Required work: Some lines in the material below hold the word "Doma". Copy all of them.

════════════════

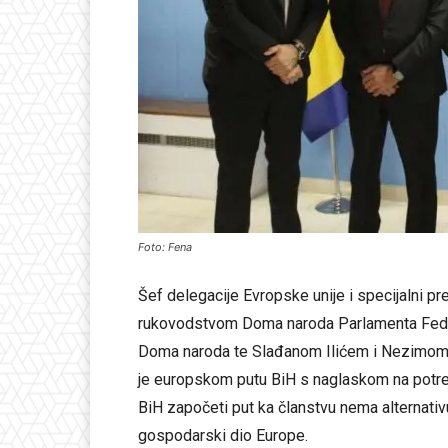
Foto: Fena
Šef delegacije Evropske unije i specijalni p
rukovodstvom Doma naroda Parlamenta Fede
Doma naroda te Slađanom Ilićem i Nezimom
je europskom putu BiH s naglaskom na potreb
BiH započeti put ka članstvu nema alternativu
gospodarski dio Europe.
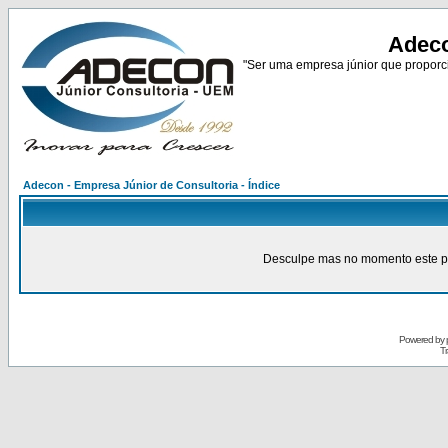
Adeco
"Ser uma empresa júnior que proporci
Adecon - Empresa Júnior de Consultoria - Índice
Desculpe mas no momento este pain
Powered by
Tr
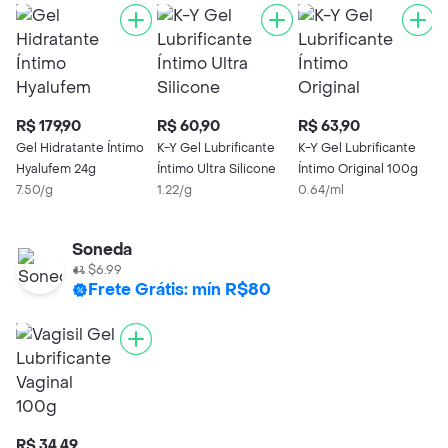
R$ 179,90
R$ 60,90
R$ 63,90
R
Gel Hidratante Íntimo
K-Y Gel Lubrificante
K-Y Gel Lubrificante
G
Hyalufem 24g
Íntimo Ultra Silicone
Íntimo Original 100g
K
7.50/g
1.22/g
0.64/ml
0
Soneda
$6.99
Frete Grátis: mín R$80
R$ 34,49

════════════════

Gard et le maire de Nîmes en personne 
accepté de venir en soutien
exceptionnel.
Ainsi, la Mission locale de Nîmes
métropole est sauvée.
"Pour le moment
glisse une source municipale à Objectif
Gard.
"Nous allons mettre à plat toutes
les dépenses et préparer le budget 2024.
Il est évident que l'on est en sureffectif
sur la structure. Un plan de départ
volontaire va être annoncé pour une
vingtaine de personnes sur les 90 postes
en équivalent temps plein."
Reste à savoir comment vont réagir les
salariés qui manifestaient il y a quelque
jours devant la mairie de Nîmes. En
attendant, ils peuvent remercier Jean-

════════════════

Answer section:
rukovodstvom Doma naroda Parlamenta Fede
Doma naroda te Slađanom Ilićem i Nezimom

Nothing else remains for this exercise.